A Rational Approach to XML Robustness Requirements
Rick Jelliffe
ricko@topologi.com
24/02/2002
XML 1.0's success and widespread adoption is in large part because
it solves a problem that no other technology has: it makes the character
set problem go away.
XML 1.0 solves the character set problem by adopting three measures:
- It adopts Unicode as its document character set.
- It allows any encoding, and requires the encoding be labelled (or defaulted).
- It provides error-detection mechanisms for mislabelled encodings,
as part of well-formedness
The last of these measures is not well-recognized. Yet it provides a
check which gives XML 1.0 a fundamental robustness. The measures
are integrated: use a different character set than Unicode, and coverage
is compromise; allow guessing of encodings, and fragility is increased; provide
no error-checking, and fragility is also increased. The XML 1.1 discussions
have brought this issue more to light.
The error-detection mechanisms in XML are three:
- The behaviour when an infeasible codepoint or transition in the incoming
codes is found is specified.
- The Unicode characters allowed in a document are restricted..

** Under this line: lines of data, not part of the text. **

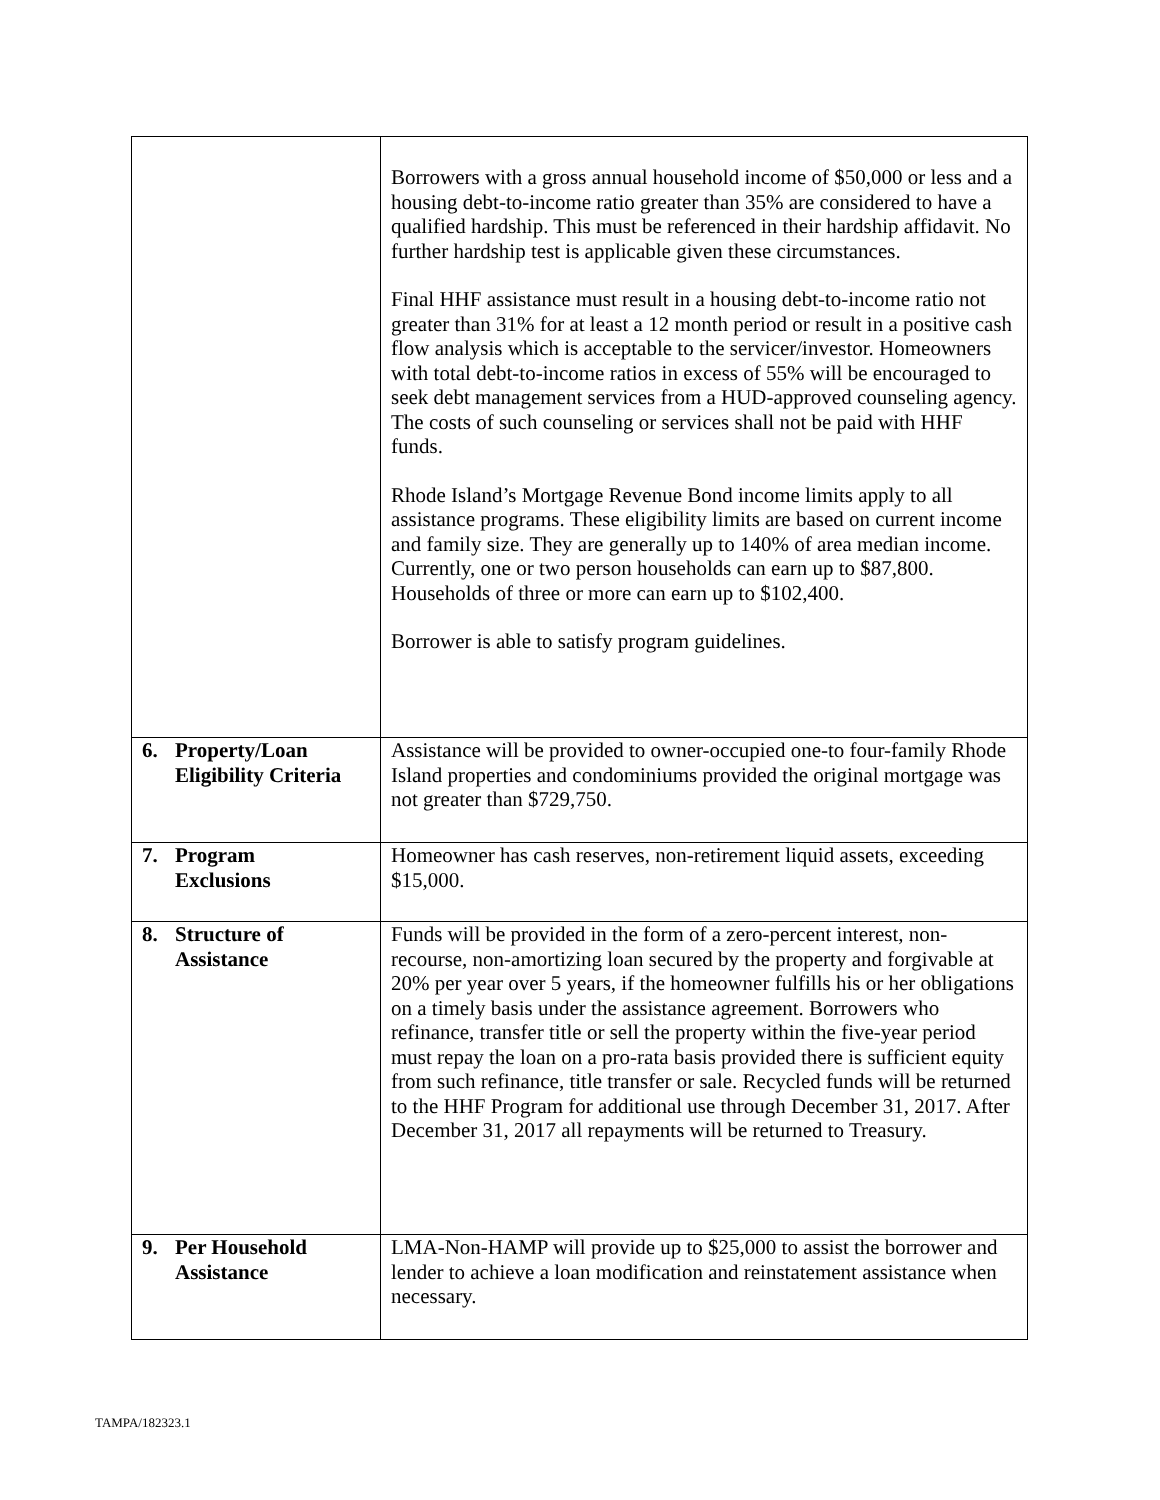| | Borrowers with a gross annual household income of $50,000 or less and a housing debt-to-income ratio greater than 35% are considered to have a qualified hardship. This must be referenced in their hardship affidavit. No further hardship test is applicable given these circumstances. Final HHF assistance must result in a housing debt-to-income ratio not greater than 31% for at least a 12 month period or result in a positive cash flow analysis which is acceptable to the servicer/investor. Homeowners with total debt-to-income ratios in excess of 55% will be encouraged to seek debt management services from a HUD-approved counseling agency. The costs of such counseling or services shall not be paid with HHF funds. Rhode Island’s Mortgage Revenue Bond income limits apply to all assistance programs. These eligibility limits are based on current income and family size. They are generally up to 140% of area median income. Currently, one or two person households can earn up to $87,800. Households of three or more can earn up to $102,400. Borrower is able to satisfy program guidelines. |
| 6. Property/Loan Eligibility Criteria | Assistance will be provided to owner-occupied one-to four-family Rhode Island properties and condominiums provided the original mortgage was not greater than $729,750. |
| 7. Program Exclusions | Homeowner has cash reserves, non-retirement liquid assets, exceeding $15,000. |
| 8. Structure of Assistance | Funds will be provided in the form of a zero-percent interest, non-recourse, non-amortizing loan secured by the property and forgivable at 20% per year over 5 years, if the homeowner fulfills his or her obligations on a timely basis under the assistance agreement. Borrowers who refinance, transfer title or sell the property within the five-year period must repay the loan on a pro-rata basis provided there is sufficient equity from such refinance, title transfer or sale. Recycled funds will be returned to the HHF Program for additional use through December 31, 2017. After December 31, 2017 all repayments will be returned to Treasury. |
| 9. Per Household Assistance | LMA-Non-HAMP will provide up to $25,000 to assist the borrower and lender to achieve a loan modification and reinstatement assistance when necessary. |
TAMPA/182323.1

- The Unicode characters allowed in XML names are restricted.
The particular policies in place for XML 1.0 for using these mechanisms
are:
- A trancoding error is fatal. However, in many important cases (for
example, between the ISO 8859-n family) this will catch no errors. Furthermore,
many and perhaps most existing transcoder libraries silently strip out infeasible
code sequences. Furthermore, the requirement to fail at encoding errors
was only clarified as part of XML 1.0 second edition, so even where transcoding
libraries could flag an error, deployed implementations could have chosen
to continue processing.
- Only a small selection of document characters are restricted: in particular
the C0 range.
- A large selection of characters are restricted from use as names.
In this note, I will not deal with other important considerations relevant
to characters in XML: that there are accessibility considerations which legitimize
banning symbol characters that have no pronunciation (i.e. in any particular
locale); that the character U+0000 will cause problems in zero-terminated
strings; that MIME requirements for "textual" content means that control
characters are inappropriate for use in text/* documents; etc.

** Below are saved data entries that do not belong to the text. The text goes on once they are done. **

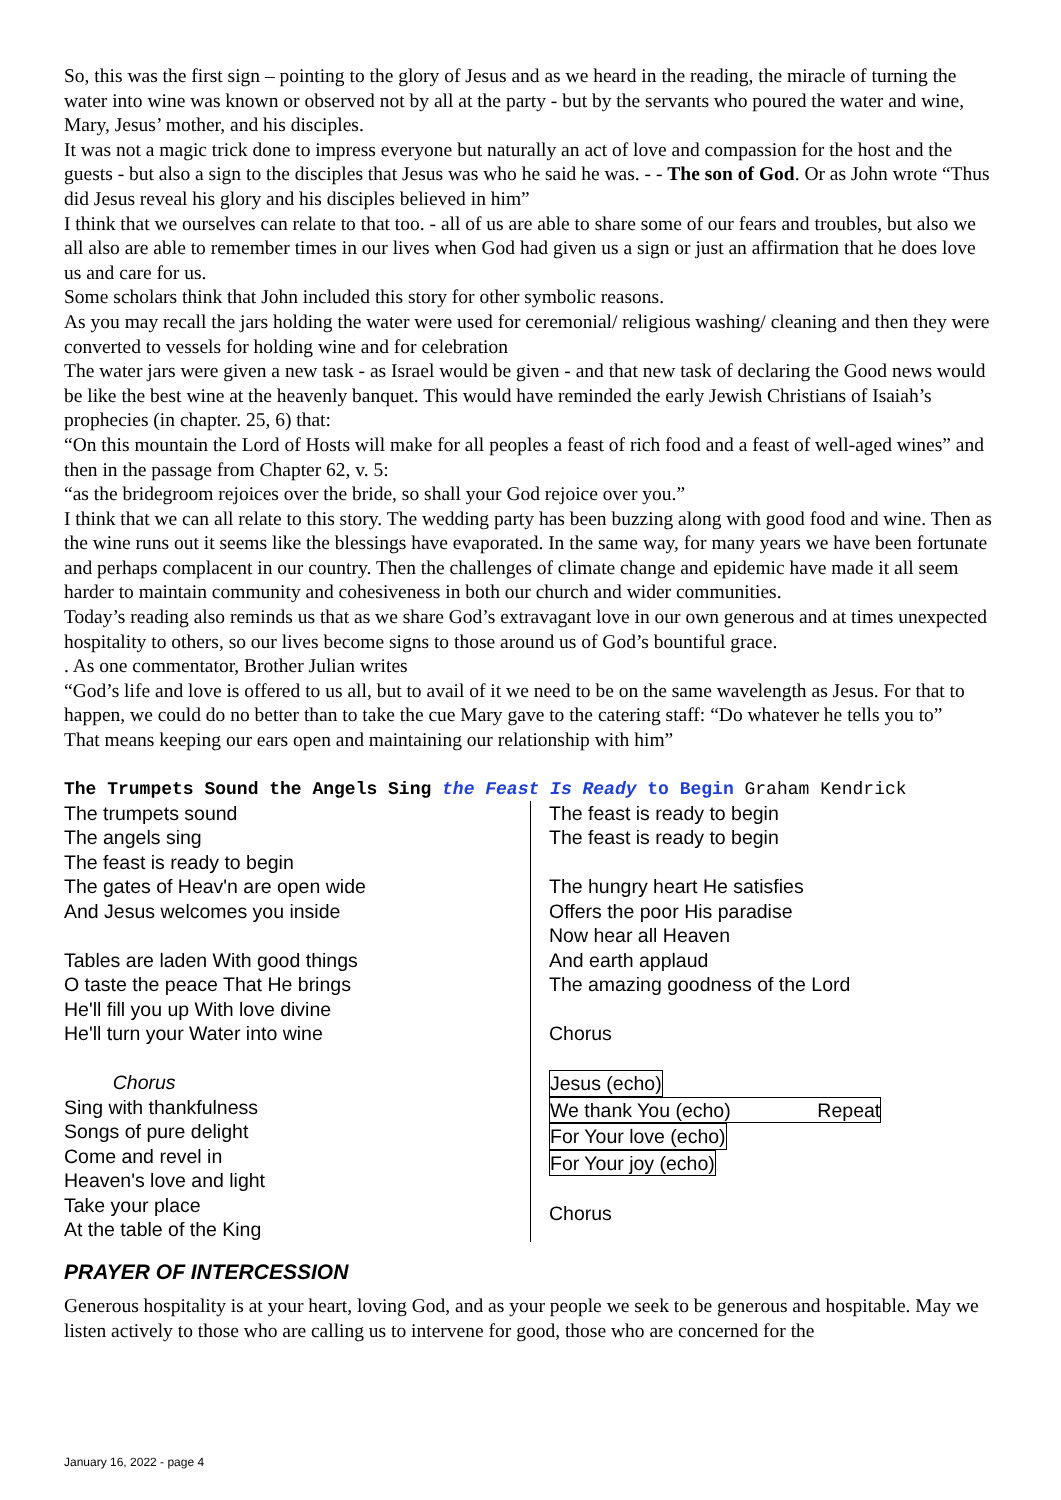So, this was the first sign – pointing to the glory of Jesus and as we heard in the reading, the miracle of turning the water into wine was known or observed not by all at the party - but by the servants who poured the water and wine, Mary, Jesus’ mother, and his disciples.
It was not a magic trick done to impress everyone but naturally an act of love and compassion for the host and the guests - but also a sign to the disciples that Jesus was who he said he was. - - The son of God. Or as John wrote “Thus did Jesus reveal his glory and his disciples believed in him”
I think that we ourselves can relate to that too. - all of us are able to share some of our fears and troubles, but also we all also are able to remember times in our lives when God had given us a sign or just an affirmation that he does love us and care for us.
Some scholars think that John included this story for other symbolic reasons.
As you may recall the jars holding the water were used for ceremonial/ religious washing/ cleaning and then they were converted to vessels for holding wine and for celebration
The water jars were given a new task - as Israel would be given - and that new task of declaring the Good news would be like the best wine at the heavenly banquet. This would have reminded the early Jewish Christians of Isaiah’s prophecies (in chapter. 25, 6) that:
“On this mountain the Lord of Hosts will make for all peoples a feast of rich food and a feast of well-aged wines” and then in the passage from Chapter 62, v. 5:
“as the bridegroom rejoices over the bride, so shall your God rejoice over you.”
I think that we can all relate to this story. The wedding party has been buzzing along with good food and wine. Then as the wine runs out it seems like the blessings have evaporated. In the same way, for many years we have been fortunate and perhaps complacent in our country. Then the challenges of climate change and epidemic have made it all seem harder to maintain community and cohesiveness in both our church and wider communities.
Today’s reading also reminds us that as we share God’s extravagant love in our own generous and at times unexpected hospitality to others, so our lives become signs to those around us of God’s bountiful grace.
. As one commentator, Brother Julian writes
“God’s life and love is offered to us all, but to avail of it we need to be on the same wavelength as Jesus. For that to happen, we could do no better than to take the cue Mary gave to the catering staff: “Do whatever he tells you to”
That means keeping our ears open and maintaining our relationship with him”
The Trumpets Sound the Angels Sing the Feast Is Ready to Begin Graham Kendrick
The trumpets sound
The angels sing
The feast is ready to begin
The gates of Heav'n are open wide
And Jesus welcomes you inside
Tables are laden With good things
O taste the peace That He brings
He'll fill you up With love divine
He'll turn your Water into wine
Chorus
Sing with thankfulness
Songs of pure delight
Come and revel in
Heaven's love and light
Take your place
At the table of the King
The feast is ready to begin
The feast is ready to begin
The hungry heart He satisfies
Offers the poor His paradise
Now hear all Heaven
And earth applaud
The amazing goodness of the Lord
Chorus
Jesus (echo)
We thank You (echo) Repeat
For Your love (echo)
For Your joy (echo)
Chorus
PRAYER OF INTERCESSION
Generous hospitality is at your heart, loving God, and as your people we seek to be generous and hospitable. May we listen actively to those who are calling us to intervene for good, those who are concerned for the
January 16, 2022 - page 4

Instead, I want to provide additional information to help guage the effectiveness
of XML's current error-detection mechanisms, and to see if this information
allows us to come up simpler rules which give nearly as useful coverage.
Probability
Before starting, it is useful to consider that statistical methods are the
basis of much quality assurance and quality control. Even in data communications,
probability plays a role: for example, the Cyclic Redundancy Check on Internet
protocols and other checksums are not 100% reliable.

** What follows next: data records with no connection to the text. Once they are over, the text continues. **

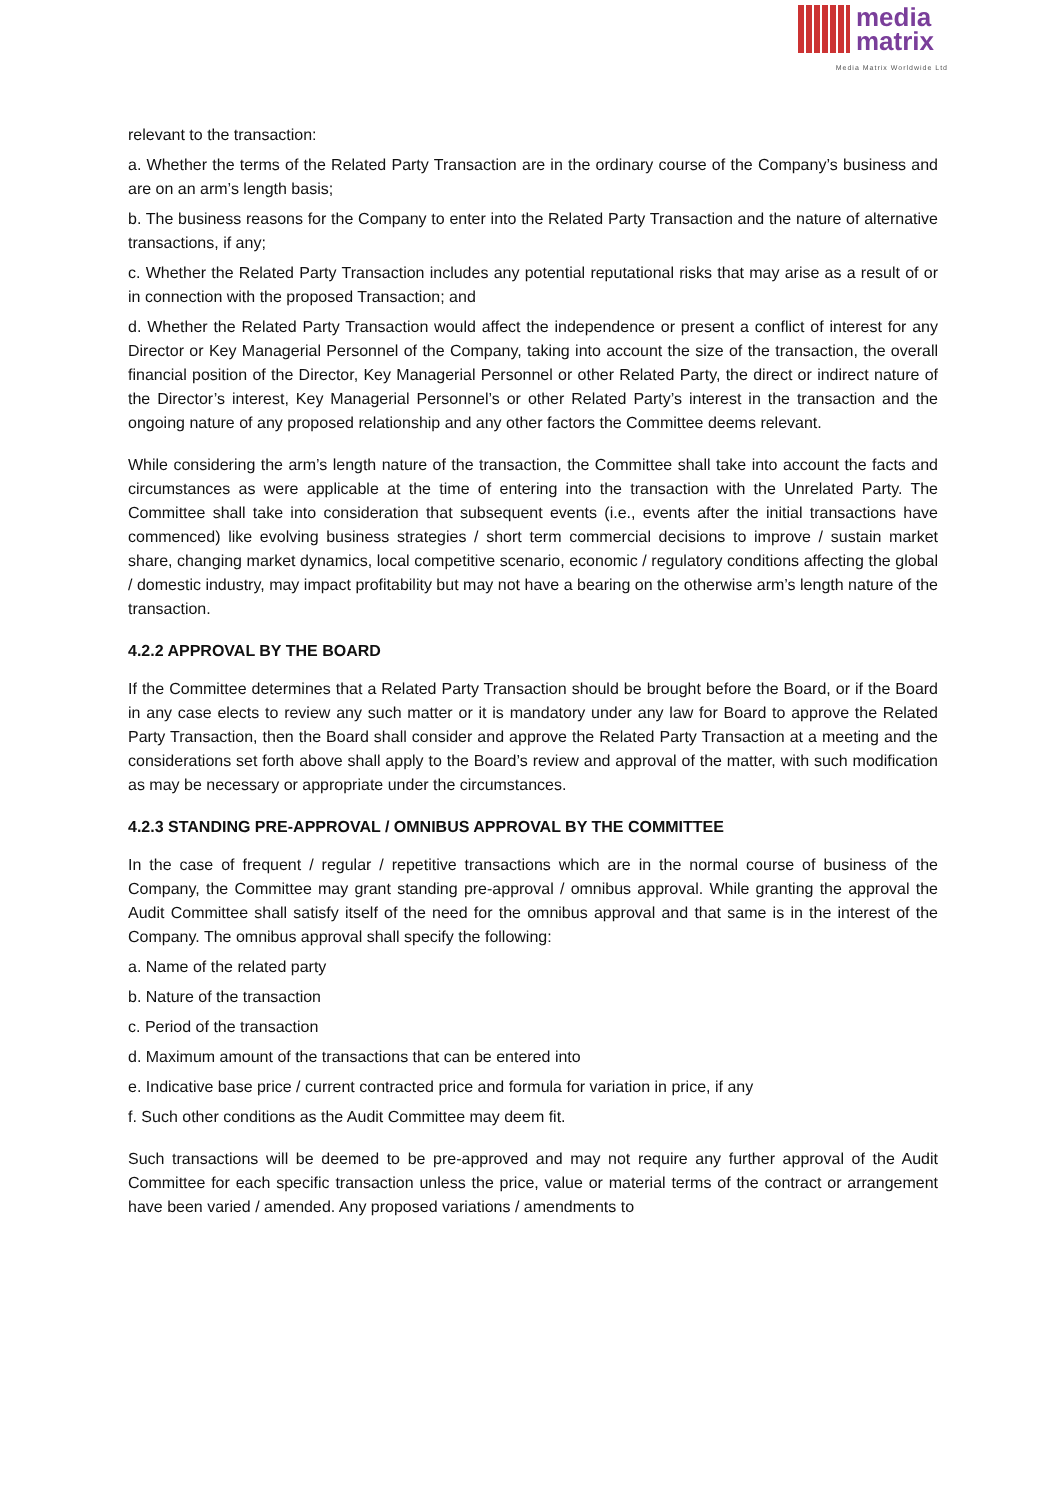media
matrix
Media Matrix Worldwide Ltd
relevant to the transaction:
a. Whether the terms of the Related Party Transaction are in the ordinary course of the Company’s business and are on an arm’s length basis;
b. The business reasons for the Company to enter into the Related Party Transaction and the nature of alternative transactions, if any;
c. Whether the Related Party Transaction includes any potential reputational risks that may arise as a result of or in connection with the proposed Transaction; and
d. Whether the Related Party Transaction would affect the independence or present a conflict of interest for any Director or Key Managerial Personnel of the Company, taking into account the size of the transaction, the overall financial position of the Director, Key Managerial Personnel or other Related Party, the direct or indirect nature of the Director’s interest, Key Managerial Personnel’s or other Related Party’s interest in the transaction and the ongoing nature of any proposed relationship and any other factors the Committee deems relevant.
While considering the arm’s length nature of the transaction, the Committee shall take into account the facts and circumstances as were applicable at the time of entering into the transaction with the Unrelated Party. The Committee shall take into consideration that subsequent events (i.e., events after the initial transactions have commenced) like evolving business strategies / short term commercial decisions to improve / sustain market share, changing market dynamics, local competitive scenario, economic / regulatory conditions affecting the global / domestic industry, may impact profitability but may not have a bearing on the otherwise arm’s length nature of the transaction.
4.2.2 APPROVAL BY THE BOARD
If the Committee determines that a Related Party Transaction should be brought before the Board, or if the Board in any case elects to review any such matter or it is mandatory under any law for Board to approve the Related Party Transaction, then the Board shall consider and approve the Related Party Transaction at a meeting and the considerations set forth above shall apply to the Board’s review and approval of the matter, with such modification as may be necessary or appropriate under the circumstances.
4.2.3 STANDING PRE-APPROVAL / OMNIBUS APPROVAL BY THE COMMITTEE
In the case of frequent / regular / repetitive transactions which are in the normal course of business of the Company, the Committee may grant standing pre-approval / omnibus approval. While granting the approval the Audit Committee shall satisfy itself of the need for the omnibus approval and that same is in the interest of the Company. The omnibus approval shall specify the following:
a. Name of the related party
b. Nature of the transaction
c. Period of the transaction
d. Maximum amount of the transactions that can be entered into
e. Indicative base price / current contracted price and formula for variation in price, if any
f. Such other conditions as the Audit Committee may deem fit.
Such transactions will be deemed to be pre-approved and may not require any further approval of the Audit Committee for each specific transaction unless the price, value or material terms of the contract or arrangement have been varied / amended. Any proposed variations / amendments to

However, they do not need to be; foremost, because if the possibility of
an error in one sample is e/t, the possibility that n samples will not detect
the error are (t-e)^n/t^n.
There are two rational approaches to error-detection policy in XML:
- Restrict characters to the smallest possible number, based on Unicode
properties. This gives the maximum possible number of redundant characters.
For names, this is the current policy in XML 1.0.
- Enumerate and analyze the most common possible classes of transcoding
errors, and determine whether the natures of the codes themselves allow effective
rules to be formulated to detect errors. That is the approach in this note.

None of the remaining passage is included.